Source material:

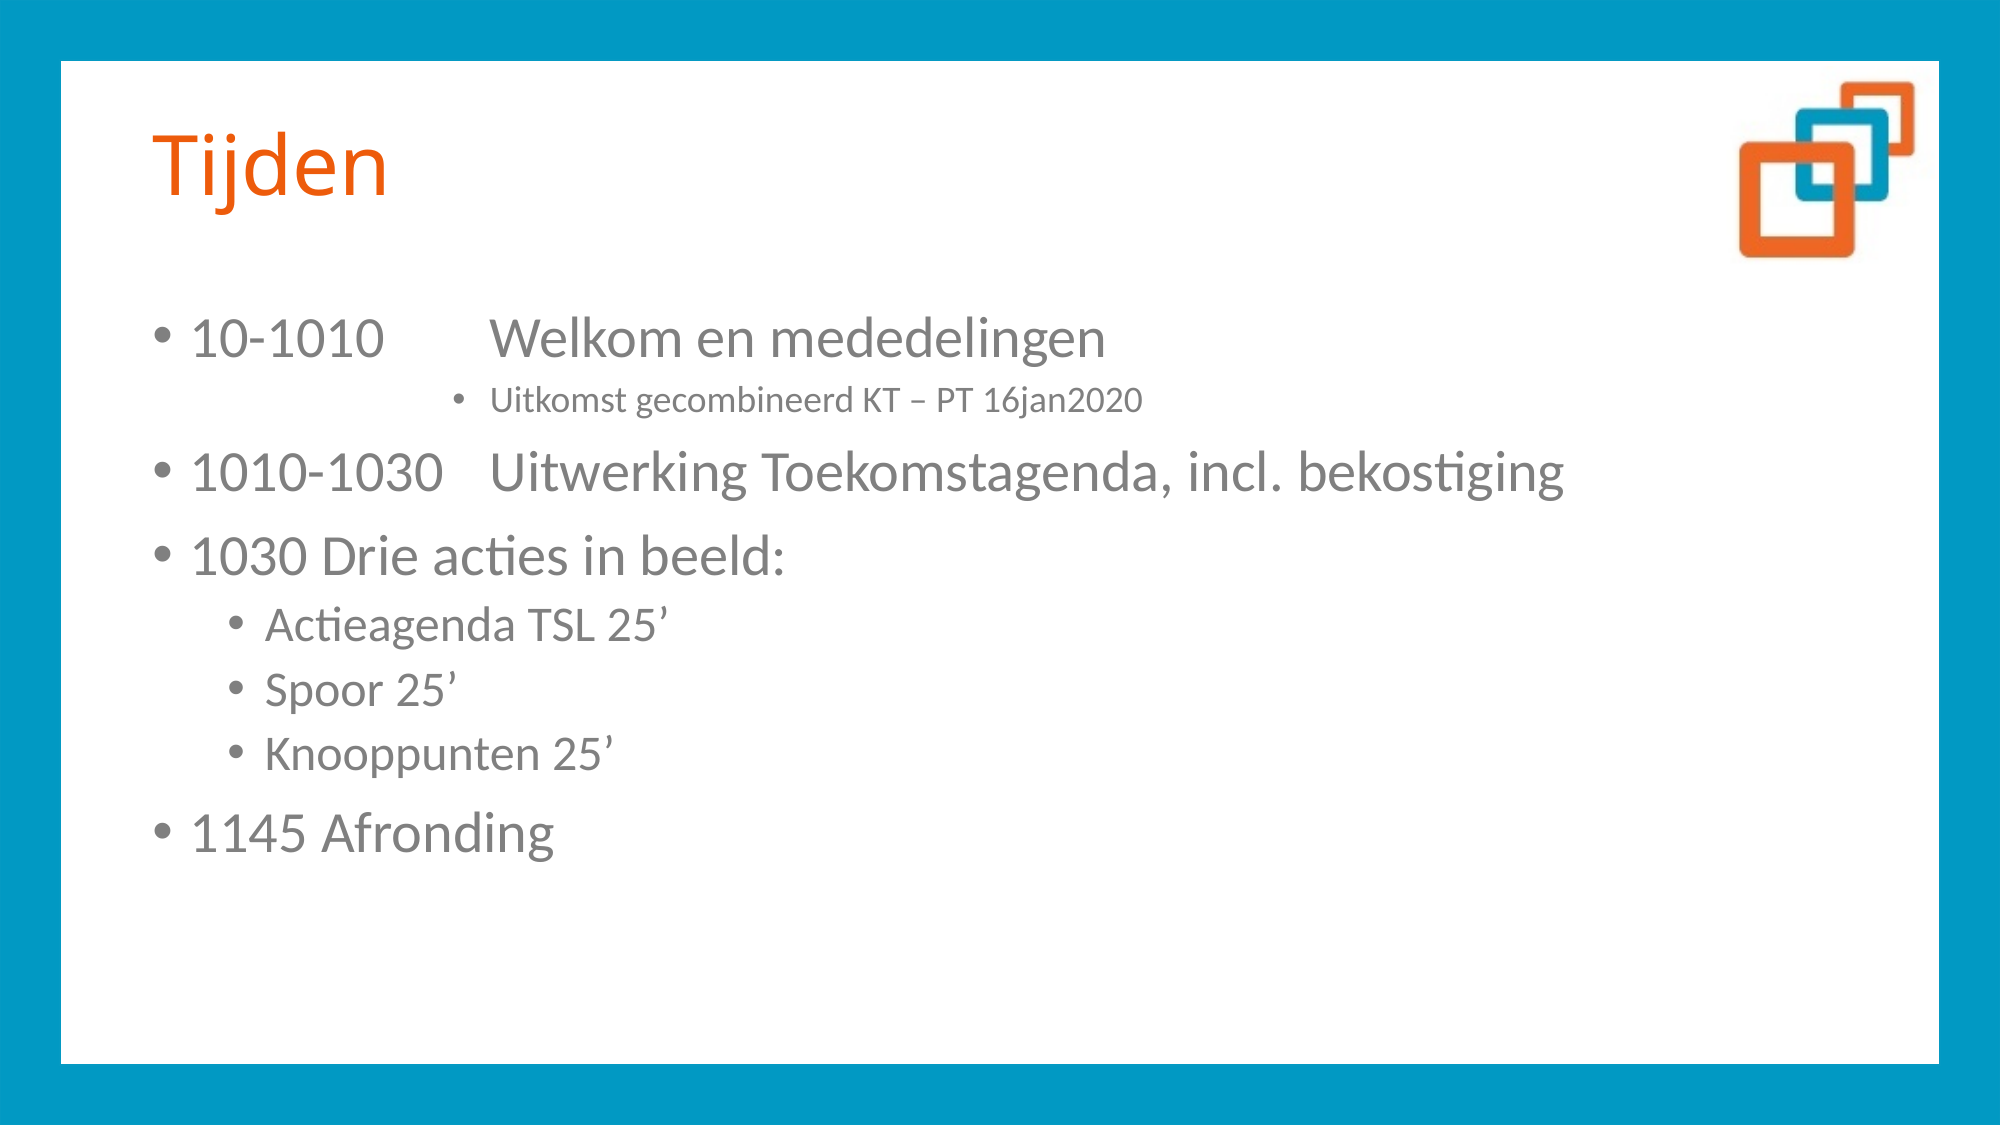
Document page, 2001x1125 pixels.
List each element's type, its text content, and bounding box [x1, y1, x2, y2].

title Tijden [137, 61, 1863, 278]
list 10-1010 Welkom en mededelingen Uitkomst gecombineerd KT – PT 16jan2020 1010-1030 Uitwerking Toekomstagenda, incl. bekostiging 1030 Drie acties in beeld: Actieagenda TSL 25’ Spoor 25’ Knooppunten 25’ 1145 Afronding [137, 299, 1863, 1014]
picture [1709, 66, 1938, 272]
text_box [0, 0, 2000, 1125]
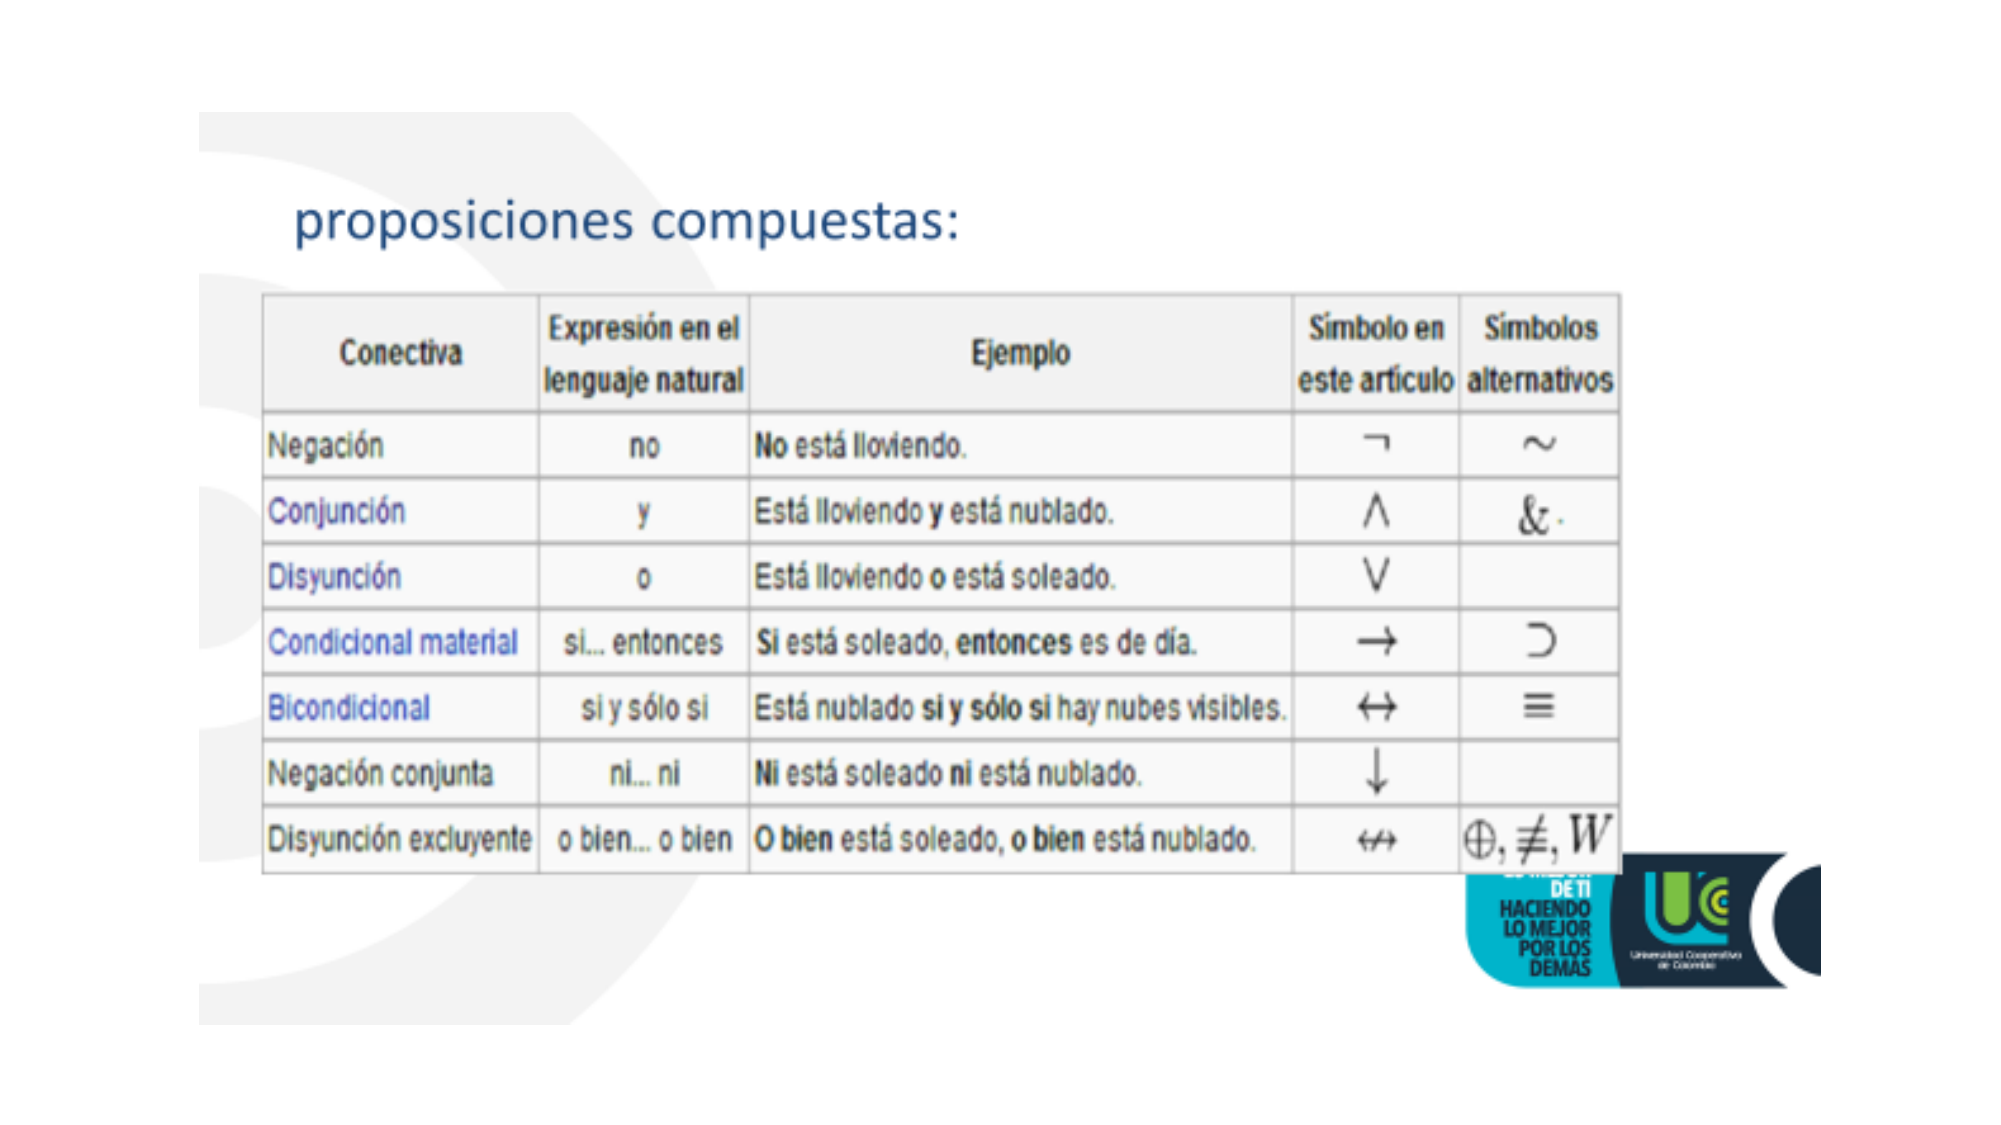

Exercise requirements:
Copy each entry exactly as written. Pictures do not belong in the copy.

Written response:
Document page, 2001x1125 pixels.
List each element's type, its text content, and bounding box [x1, y1, x2, y2].

title Tijden [137, 61, 1863, 278]
list 10-1010 Welkom en mededelingen Uitkomst gecombineerd KT – PT 16jan2020 1010-1030 Uitwerking Toekomstagenda, incl. bekostiging 1030 Drie acties in beeld: Actieagenda TSL 25’ Spoor 25’ Knooppunten 25’ 1145 Afronding [137, 299, 1863, 1014]
picture [1709, 66, 1938, 272]
text_box [0, 0, 2000, 1125]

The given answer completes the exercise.